There are some scanners on the market that will auto align the page and this will help reduce OCR errors. However this was not an option, in this case as the customer already had purchased a scanner for the job. After looking for other ideas and solutions on the Internet, I found mention of using the position of the text in the PDF to find the data. Using a Delphi PDF library from Gnostice I was able to process the PDF file directly and retrieve text objects and their coordinates of where the text was located. Each block of text on the page was returned with the coordinates of text elements location IE. Top, Right, Bottom and Left coordinates in pixels.
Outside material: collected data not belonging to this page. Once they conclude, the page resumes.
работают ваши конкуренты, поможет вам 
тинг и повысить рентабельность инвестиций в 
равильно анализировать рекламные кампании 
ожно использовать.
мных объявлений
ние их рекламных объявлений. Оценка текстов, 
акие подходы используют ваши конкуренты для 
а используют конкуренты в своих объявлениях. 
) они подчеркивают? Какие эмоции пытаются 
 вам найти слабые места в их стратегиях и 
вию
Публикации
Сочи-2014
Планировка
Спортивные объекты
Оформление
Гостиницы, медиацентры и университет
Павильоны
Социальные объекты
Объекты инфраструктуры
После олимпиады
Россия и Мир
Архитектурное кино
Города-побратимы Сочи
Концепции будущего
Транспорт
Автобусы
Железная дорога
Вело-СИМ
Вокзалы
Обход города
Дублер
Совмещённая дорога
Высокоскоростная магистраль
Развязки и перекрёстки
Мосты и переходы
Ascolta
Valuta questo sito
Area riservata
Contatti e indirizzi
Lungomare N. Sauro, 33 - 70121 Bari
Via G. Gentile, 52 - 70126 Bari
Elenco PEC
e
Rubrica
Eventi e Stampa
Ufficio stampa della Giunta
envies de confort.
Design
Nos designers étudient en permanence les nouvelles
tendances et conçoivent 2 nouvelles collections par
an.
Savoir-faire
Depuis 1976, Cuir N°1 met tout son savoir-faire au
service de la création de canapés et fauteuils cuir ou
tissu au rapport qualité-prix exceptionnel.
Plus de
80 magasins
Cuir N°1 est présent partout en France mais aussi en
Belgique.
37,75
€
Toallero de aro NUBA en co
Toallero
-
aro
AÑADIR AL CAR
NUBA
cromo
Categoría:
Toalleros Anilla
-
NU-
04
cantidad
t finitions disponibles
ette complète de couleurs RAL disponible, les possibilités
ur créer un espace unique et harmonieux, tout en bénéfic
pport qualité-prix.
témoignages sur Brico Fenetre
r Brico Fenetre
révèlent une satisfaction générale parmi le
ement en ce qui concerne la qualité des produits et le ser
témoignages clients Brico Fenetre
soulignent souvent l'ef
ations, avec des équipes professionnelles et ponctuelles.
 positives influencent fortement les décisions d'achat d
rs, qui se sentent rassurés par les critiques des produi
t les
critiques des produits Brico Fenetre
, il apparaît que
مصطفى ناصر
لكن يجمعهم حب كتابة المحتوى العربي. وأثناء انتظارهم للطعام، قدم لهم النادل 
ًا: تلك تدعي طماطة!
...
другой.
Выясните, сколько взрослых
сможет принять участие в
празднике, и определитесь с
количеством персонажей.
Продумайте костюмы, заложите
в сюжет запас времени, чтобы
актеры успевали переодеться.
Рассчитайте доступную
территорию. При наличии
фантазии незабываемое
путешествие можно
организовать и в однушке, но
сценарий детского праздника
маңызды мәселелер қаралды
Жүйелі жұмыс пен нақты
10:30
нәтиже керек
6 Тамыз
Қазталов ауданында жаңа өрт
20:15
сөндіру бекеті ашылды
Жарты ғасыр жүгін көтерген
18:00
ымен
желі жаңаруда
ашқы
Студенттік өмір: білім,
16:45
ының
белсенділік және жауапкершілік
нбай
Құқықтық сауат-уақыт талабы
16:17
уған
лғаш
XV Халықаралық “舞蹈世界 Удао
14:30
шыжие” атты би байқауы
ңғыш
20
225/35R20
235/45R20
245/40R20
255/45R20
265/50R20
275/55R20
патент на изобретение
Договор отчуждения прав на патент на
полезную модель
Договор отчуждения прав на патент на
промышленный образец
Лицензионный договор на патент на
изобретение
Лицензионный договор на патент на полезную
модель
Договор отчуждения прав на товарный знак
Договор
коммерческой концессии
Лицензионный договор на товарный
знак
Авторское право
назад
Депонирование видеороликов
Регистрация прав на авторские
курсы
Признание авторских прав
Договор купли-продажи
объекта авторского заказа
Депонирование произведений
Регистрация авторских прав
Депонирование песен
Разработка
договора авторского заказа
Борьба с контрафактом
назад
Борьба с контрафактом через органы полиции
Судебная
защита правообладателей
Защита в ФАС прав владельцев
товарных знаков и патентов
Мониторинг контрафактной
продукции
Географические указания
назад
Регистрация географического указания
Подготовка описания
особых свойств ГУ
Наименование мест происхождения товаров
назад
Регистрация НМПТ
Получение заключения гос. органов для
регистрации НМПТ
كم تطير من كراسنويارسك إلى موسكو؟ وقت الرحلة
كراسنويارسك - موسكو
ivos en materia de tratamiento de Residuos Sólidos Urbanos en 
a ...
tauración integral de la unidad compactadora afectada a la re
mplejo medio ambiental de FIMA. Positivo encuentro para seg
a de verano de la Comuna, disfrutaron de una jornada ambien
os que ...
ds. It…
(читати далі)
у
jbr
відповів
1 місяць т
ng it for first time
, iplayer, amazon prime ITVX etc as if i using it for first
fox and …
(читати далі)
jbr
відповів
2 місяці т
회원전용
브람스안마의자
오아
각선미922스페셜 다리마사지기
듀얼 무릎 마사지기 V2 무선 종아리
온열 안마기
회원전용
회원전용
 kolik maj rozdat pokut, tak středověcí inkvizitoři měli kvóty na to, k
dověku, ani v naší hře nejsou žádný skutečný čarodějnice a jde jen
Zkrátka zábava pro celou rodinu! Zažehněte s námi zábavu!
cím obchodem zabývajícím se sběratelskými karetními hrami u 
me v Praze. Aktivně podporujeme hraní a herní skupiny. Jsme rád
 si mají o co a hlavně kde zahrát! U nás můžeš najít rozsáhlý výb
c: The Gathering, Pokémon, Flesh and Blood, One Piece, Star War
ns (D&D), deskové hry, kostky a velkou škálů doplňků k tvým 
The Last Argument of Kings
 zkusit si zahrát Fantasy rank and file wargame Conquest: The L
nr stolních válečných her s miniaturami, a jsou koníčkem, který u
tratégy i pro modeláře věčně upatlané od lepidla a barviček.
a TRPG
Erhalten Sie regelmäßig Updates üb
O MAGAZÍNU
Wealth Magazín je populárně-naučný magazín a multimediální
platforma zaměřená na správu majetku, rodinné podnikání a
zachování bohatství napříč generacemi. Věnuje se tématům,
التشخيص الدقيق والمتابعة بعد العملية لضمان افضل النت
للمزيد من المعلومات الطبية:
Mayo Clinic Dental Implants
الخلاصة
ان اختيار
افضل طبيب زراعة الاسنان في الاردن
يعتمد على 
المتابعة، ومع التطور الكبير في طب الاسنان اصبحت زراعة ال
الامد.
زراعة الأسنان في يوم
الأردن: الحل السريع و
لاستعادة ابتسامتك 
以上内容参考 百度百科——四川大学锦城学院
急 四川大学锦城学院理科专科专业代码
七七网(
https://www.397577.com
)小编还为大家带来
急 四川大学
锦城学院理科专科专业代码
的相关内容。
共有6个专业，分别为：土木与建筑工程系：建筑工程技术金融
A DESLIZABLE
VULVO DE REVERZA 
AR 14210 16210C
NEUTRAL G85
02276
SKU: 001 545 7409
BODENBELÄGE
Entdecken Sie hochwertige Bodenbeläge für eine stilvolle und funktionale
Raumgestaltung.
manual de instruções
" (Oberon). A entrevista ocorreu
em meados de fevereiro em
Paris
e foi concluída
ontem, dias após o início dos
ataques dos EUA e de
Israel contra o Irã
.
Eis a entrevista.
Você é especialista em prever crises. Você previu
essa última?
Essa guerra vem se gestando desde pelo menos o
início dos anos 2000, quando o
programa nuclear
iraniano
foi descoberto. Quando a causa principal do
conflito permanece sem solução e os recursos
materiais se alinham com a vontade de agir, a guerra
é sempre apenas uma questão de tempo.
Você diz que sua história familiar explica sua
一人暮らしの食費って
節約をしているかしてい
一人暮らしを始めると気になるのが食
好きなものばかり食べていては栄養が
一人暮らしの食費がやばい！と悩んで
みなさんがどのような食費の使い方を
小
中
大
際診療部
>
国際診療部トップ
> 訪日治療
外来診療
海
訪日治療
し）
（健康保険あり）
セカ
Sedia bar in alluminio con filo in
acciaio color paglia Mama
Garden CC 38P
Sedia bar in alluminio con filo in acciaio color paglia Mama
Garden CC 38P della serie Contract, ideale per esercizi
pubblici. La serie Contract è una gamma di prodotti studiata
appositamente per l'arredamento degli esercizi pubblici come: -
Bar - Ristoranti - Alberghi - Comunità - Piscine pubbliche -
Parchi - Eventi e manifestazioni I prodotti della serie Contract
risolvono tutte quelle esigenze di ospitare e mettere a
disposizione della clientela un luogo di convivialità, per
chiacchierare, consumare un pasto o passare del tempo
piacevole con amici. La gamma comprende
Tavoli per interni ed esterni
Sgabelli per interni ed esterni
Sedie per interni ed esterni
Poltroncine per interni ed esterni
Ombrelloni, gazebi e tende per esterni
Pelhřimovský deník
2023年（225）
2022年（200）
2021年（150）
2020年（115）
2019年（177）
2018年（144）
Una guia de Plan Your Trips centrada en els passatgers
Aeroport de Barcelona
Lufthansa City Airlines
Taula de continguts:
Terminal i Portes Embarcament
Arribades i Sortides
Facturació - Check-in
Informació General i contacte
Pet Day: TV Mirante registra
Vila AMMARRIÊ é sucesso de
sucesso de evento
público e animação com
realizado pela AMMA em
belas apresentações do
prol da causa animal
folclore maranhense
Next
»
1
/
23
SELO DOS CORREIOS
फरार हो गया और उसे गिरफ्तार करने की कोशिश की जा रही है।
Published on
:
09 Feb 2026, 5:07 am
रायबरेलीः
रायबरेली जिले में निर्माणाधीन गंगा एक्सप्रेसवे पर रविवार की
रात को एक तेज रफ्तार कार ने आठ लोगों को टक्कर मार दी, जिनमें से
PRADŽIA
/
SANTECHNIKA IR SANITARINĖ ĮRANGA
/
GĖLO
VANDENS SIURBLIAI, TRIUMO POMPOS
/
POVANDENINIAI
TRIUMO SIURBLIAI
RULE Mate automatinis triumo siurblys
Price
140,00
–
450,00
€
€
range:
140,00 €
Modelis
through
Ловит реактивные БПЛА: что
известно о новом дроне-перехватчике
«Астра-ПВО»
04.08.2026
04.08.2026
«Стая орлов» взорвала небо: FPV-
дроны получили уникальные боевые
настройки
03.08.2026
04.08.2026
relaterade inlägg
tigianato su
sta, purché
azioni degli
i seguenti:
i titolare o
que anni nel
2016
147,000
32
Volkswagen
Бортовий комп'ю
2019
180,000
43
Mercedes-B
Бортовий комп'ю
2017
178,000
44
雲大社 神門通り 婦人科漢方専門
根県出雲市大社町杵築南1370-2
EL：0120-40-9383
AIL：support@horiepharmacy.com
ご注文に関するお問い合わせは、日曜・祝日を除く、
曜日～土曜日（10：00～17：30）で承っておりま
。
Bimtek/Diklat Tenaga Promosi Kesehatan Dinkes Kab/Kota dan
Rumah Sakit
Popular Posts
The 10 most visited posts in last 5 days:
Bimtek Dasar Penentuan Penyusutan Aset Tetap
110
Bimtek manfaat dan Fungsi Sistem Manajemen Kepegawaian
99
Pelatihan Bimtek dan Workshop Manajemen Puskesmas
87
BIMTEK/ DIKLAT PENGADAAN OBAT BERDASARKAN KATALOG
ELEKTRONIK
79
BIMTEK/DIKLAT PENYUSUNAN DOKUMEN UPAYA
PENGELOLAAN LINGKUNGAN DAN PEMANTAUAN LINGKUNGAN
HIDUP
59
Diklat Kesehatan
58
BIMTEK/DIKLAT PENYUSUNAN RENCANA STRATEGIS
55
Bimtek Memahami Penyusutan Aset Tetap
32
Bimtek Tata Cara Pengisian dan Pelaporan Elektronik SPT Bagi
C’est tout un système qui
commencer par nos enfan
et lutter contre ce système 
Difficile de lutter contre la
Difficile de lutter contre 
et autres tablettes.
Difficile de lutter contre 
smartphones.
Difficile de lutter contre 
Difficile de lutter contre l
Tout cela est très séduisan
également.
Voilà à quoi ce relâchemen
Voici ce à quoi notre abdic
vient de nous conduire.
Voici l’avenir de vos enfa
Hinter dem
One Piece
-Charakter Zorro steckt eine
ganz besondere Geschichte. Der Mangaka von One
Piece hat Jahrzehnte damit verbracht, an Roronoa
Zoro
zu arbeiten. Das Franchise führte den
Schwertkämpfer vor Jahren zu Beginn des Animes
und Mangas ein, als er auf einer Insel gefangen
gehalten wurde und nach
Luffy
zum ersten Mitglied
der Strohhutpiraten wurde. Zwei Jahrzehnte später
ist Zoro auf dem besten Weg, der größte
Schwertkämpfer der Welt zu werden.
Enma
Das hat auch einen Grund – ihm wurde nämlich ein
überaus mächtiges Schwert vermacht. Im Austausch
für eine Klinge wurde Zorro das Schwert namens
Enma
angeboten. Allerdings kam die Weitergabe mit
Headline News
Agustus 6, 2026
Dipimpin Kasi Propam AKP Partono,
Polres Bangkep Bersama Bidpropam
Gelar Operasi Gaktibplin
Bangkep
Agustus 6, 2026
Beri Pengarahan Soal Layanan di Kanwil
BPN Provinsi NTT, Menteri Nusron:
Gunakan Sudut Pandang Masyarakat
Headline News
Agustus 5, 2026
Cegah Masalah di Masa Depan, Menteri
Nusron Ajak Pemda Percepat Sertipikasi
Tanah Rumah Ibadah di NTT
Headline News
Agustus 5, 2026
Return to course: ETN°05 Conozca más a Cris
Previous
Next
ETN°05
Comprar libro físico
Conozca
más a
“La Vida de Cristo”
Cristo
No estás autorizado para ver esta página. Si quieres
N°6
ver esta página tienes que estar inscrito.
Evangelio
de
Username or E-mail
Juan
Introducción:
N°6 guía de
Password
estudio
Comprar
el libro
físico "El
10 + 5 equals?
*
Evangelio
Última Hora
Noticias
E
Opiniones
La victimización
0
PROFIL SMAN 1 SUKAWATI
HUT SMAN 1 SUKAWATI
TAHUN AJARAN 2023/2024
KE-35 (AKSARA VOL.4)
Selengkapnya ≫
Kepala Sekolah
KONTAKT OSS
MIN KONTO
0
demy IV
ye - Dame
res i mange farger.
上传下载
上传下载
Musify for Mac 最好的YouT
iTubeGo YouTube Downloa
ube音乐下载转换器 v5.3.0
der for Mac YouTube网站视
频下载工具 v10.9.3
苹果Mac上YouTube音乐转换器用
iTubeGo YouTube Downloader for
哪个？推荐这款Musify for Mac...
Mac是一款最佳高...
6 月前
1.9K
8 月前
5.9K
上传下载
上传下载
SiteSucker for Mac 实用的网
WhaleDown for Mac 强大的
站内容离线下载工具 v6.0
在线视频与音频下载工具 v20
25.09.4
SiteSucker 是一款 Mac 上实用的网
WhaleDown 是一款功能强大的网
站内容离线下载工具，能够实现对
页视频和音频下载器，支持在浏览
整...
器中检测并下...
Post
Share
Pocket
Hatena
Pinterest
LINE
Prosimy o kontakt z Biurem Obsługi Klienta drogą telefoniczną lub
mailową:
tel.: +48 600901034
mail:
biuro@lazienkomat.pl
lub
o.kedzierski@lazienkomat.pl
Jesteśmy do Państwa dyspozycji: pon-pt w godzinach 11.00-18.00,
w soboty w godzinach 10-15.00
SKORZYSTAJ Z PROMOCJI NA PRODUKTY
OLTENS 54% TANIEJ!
After changing the custom program to extract the text elements using their coordinates, this allowed me to analyse the position of text I need. I was then able to calculate the minimum and maximum variations of the placement of the fields. I then changing the program to extract the data from anywhere within this boxed area on the form. This resulted in successful extraction of 99% of the text required. I also needed to refine the program to correct some numbers as they were still incorrect i.e In some cases the digits were interpreted incorrectly as alpha characters. IE 1 was saved as /, L or i etc. After adjusting the program to read and correct these errors I was able to achieve 99% accuracy in extracting the Client ID numbers from the PDF file.
Notes and things that affect reading the data –
- Use OCR friendly fonts if possible, if you print the forms, I suggest you use Verdana or Arial fonts.
- If can, buy a scanner that has auto-alignment of pages. e.g Brother SCB-ADS2600W.
- Any hand writing or ink marks or dirt on the form causes issues with reading the data.